• [TASK STATEMENT]: Reproduce the lines from the one holding "GRAS Sound & Vibration is" to the end of the entries. Include both ends and change nothing.

• [MATERIAL PROVIDED]:
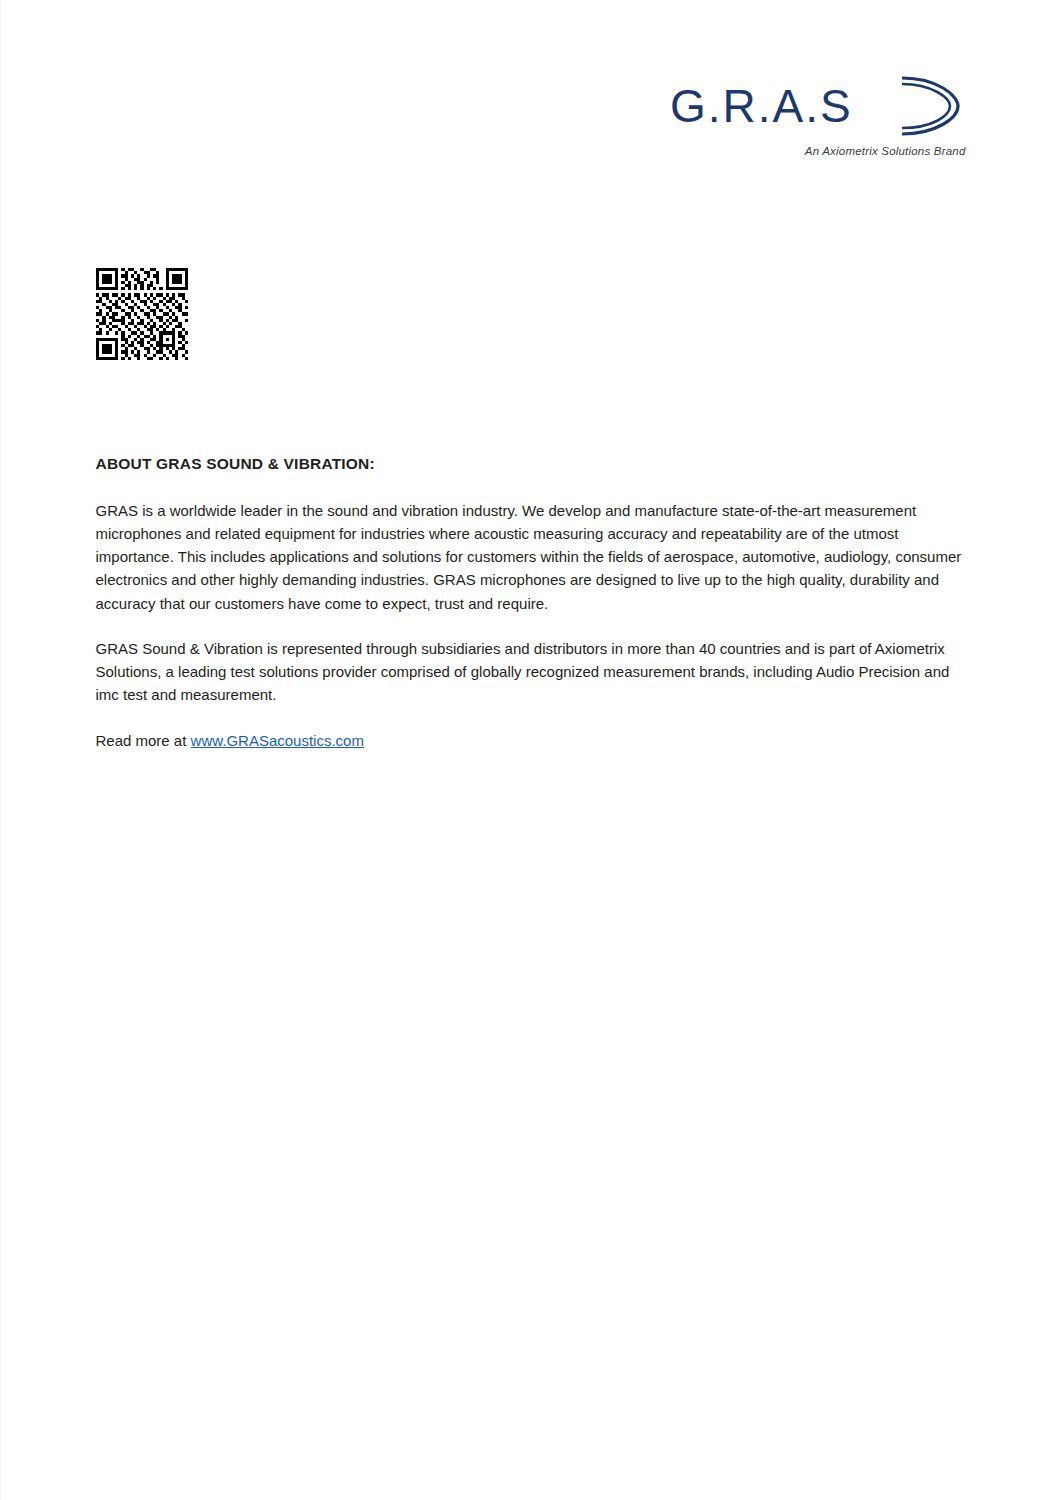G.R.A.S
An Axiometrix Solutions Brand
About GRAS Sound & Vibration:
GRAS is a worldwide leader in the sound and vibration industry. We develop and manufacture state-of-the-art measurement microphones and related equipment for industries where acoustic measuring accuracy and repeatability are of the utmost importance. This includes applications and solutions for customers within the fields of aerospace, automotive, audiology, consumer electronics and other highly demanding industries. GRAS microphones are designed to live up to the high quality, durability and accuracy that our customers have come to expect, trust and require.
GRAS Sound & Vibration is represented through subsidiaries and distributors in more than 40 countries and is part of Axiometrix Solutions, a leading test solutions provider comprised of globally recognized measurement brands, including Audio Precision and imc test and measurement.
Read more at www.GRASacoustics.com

• [SOLUTION BELOW]:
GRAS Sound & Vibration is represented through subsidiaries and distributors in more than 40 countries and is part of Axiometrix Solutions, a leading test solutions provider comprised of globally recognized measurement brands, including Audio Precision and imc test and measurement.
Read more at www.GRASacoustics.com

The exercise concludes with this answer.